Advice on Replicating Data From Our BMVC Paper

  • To achieve numerically identical results to those presented in the paper, please make note of the following.
  1. Results were generated across three independently run seed sets; these are seed_val = 1; 2; and 3 for all Python 3/PyTorch-based results (e.g. the RNN classifiers), and SEED1 = 10, SEED2 = 11; SEED1 = 12, SEED2 = 13; and SEED1 = 14, SEED2 = 15 for the Python 2 results (GridCellNet). The same seed set was used end-to-end for a given set of results, including in the training of the CNN for generating SDRs. For example, to generate all results for the second seed-set, one would train the SDR-generating CNN with seed_val=2, run the RNN classifiers with seed_val=2, and run GridCellNet classifiers with SEED1 = 12, SEED2 = 13.
  2. When running SDR_classifiers.py for the main classification results, ensure that the simulation is run with SAMPLES_PER_CLASS_LIST = [1, 5, 10, 20], and the learning rates are set as specified below for the given settings.

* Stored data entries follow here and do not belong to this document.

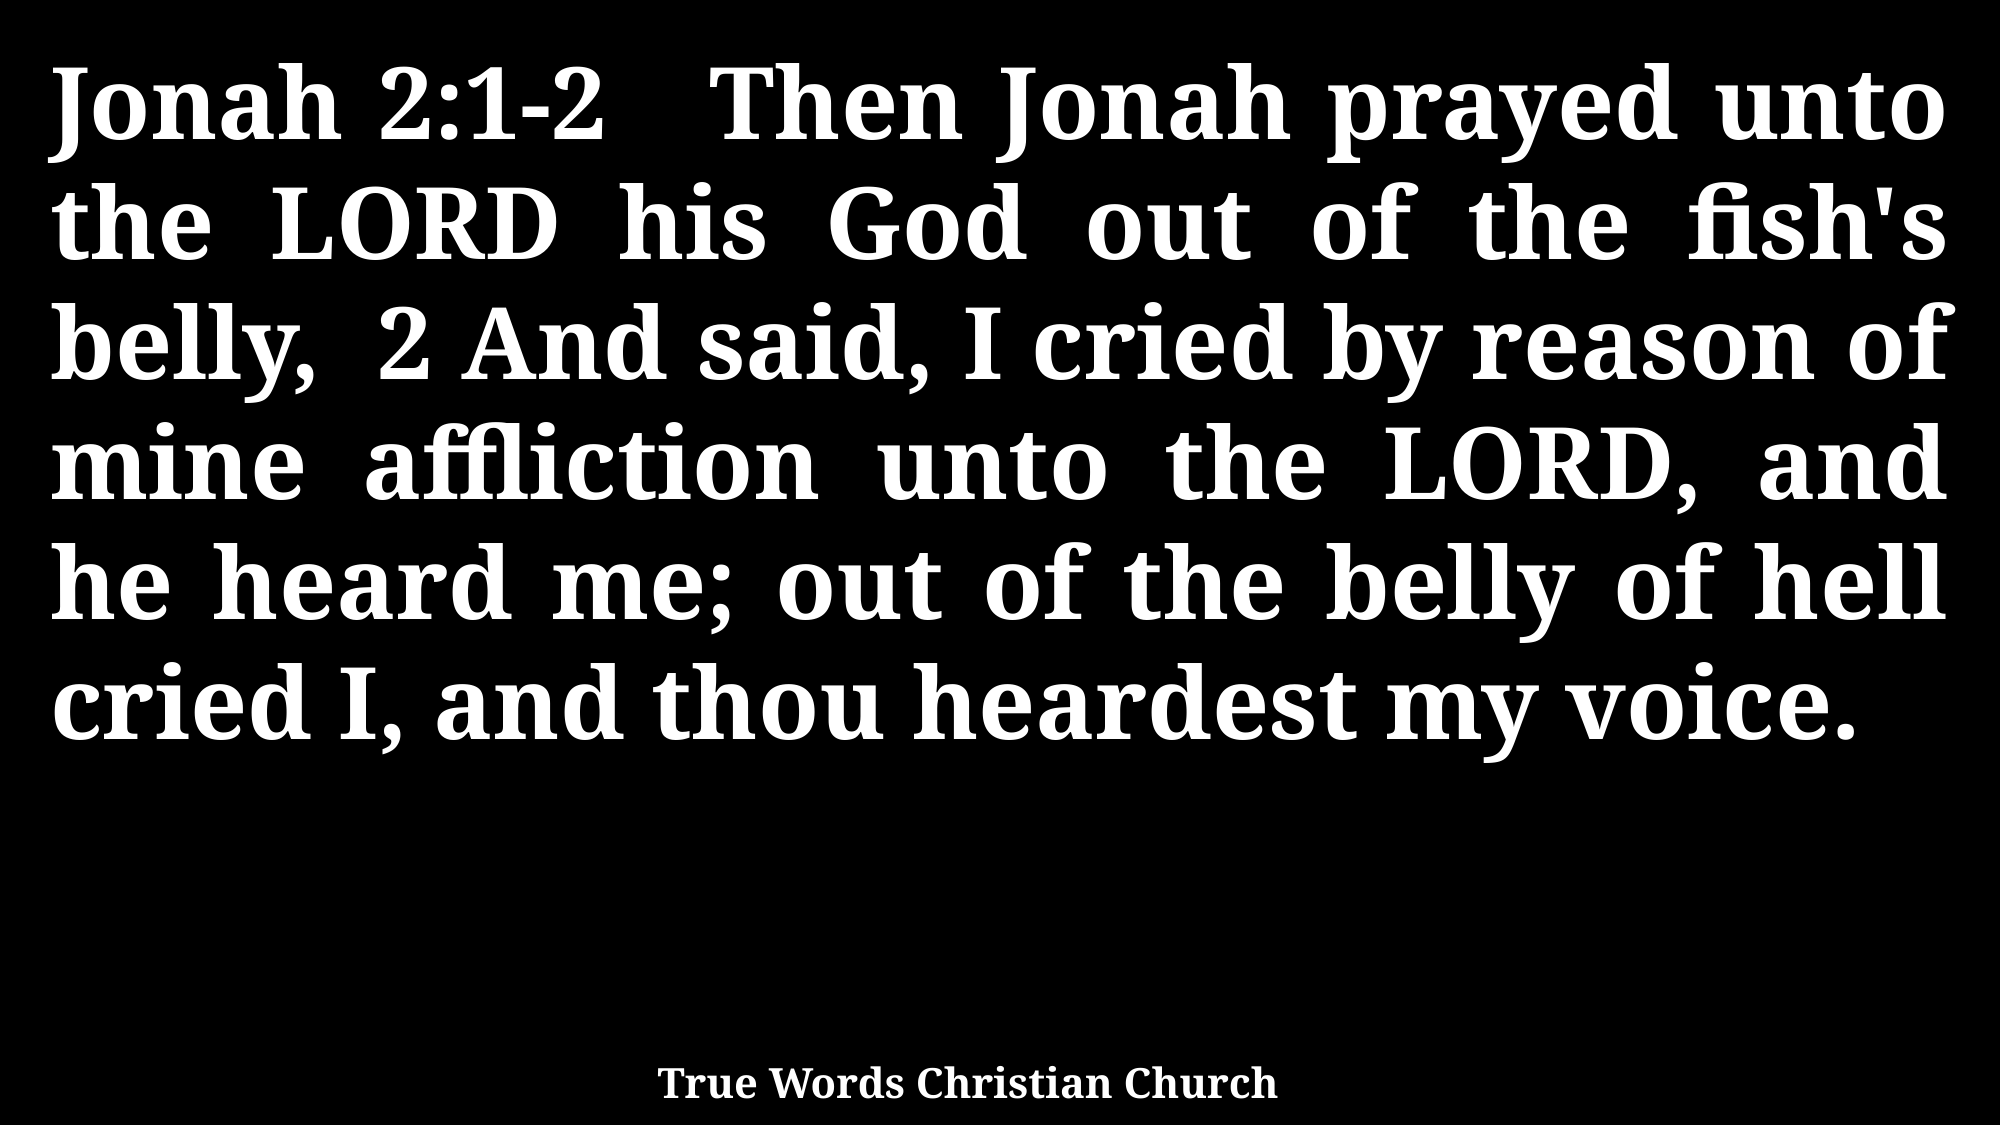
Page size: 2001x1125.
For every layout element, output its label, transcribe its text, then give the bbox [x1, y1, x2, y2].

text_box True Words Christian Church [642, 1049, 1294, 1114]
text_box Jonah 2:1-2 Then Jonah prayed unto the LORD his God out of the fish's belly, 2 And said, I cried by reason of mine affliction unto the LORD, and he heard me; out of the belly of hell cried I, and thou heardest my voice. [35, 32, 1965, 767]
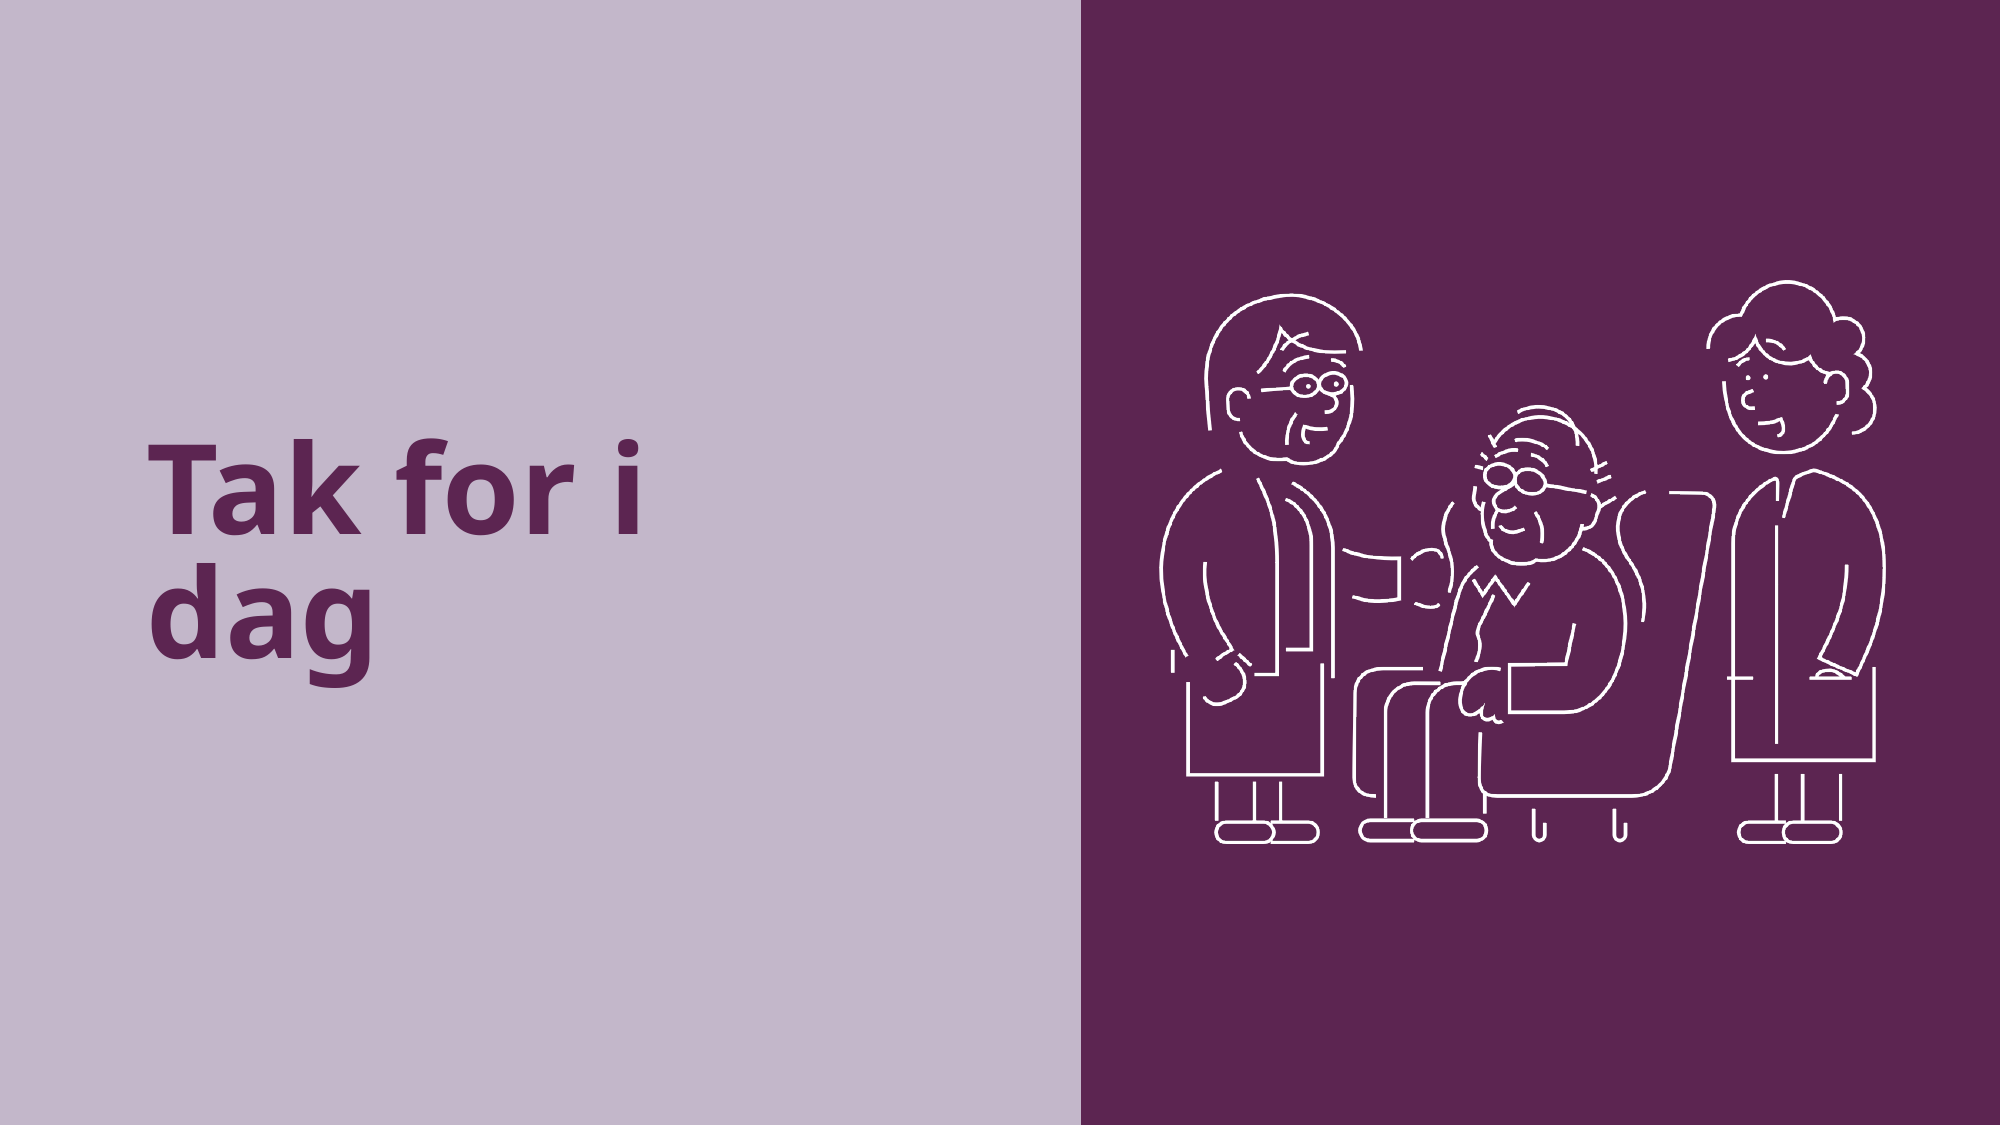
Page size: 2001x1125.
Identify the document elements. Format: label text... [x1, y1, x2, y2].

text_box [1081, 0, 2000, 1125]
text_box [0, 0, 1081, 1125]
picture [1159, 280, 1886, 845]
title Tak for i dag [146, 435, 900, 598]
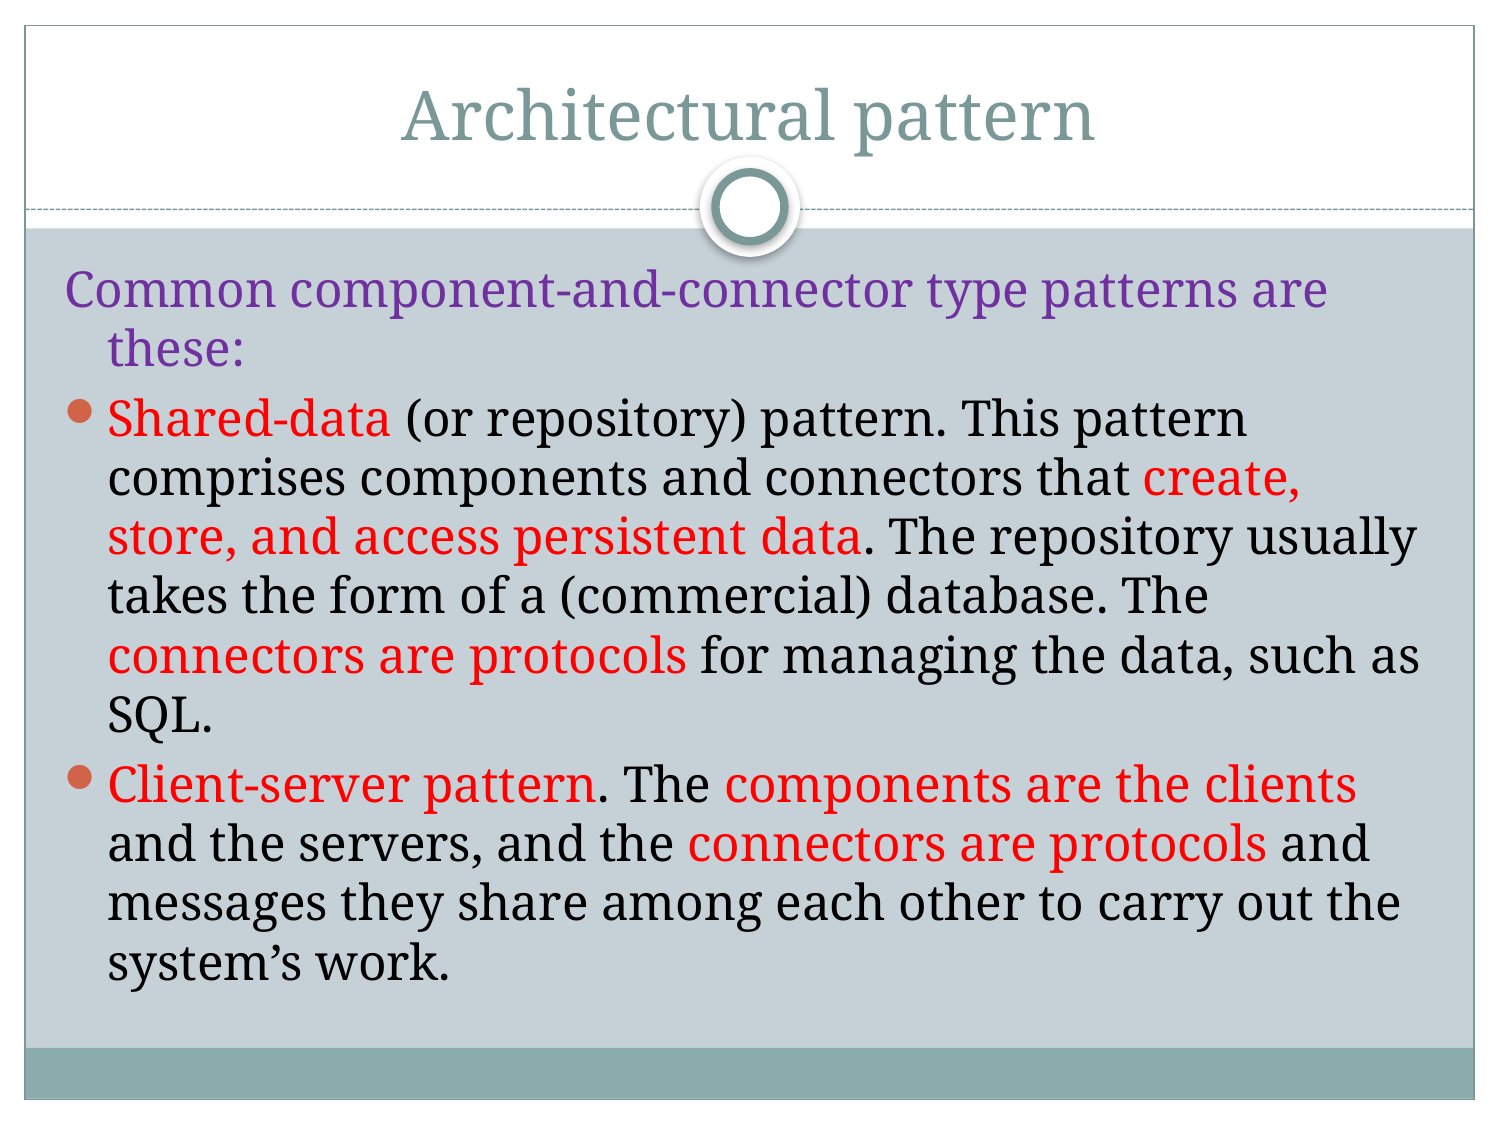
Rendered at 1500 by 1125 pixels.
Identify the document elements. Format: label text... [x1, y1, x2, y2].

title Architectural pattern [49, 37, 1450, 162]
list Common component-and-connector type patterns are these: Shared-data (or repository) pattern. This pattern comprises components and connectors that create, store, and access persistent data. The repository usually takes the form of a (commercial) database. The connectors are protocols for managing the data, such as SQL. Client-server pattern. The components are the clients and the servers, and the connectors are protocols and messages they share among each other to carry out the system’s work. [49, 250, 1445, 1001]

NB that only the result from a pre-specified learning rate (obtained in cross-validation) was actually considered/used.
    • Arbitrary sequence LSTM results: LR_LIST = [0.005, 0.01]
    • Fixed sequence LSTM results: LR_LIST = [0.002, 0.005, 0.01, 0.02]
  3. When running train_and_eval_GridCellNet.py for the main classification results, simply run the GridCellNet individually for a given hyper-parameter setting at a time, e.g. THRESHOLD_LIST = [12], CLASS_THRESHOLDS_LIST = [0.7].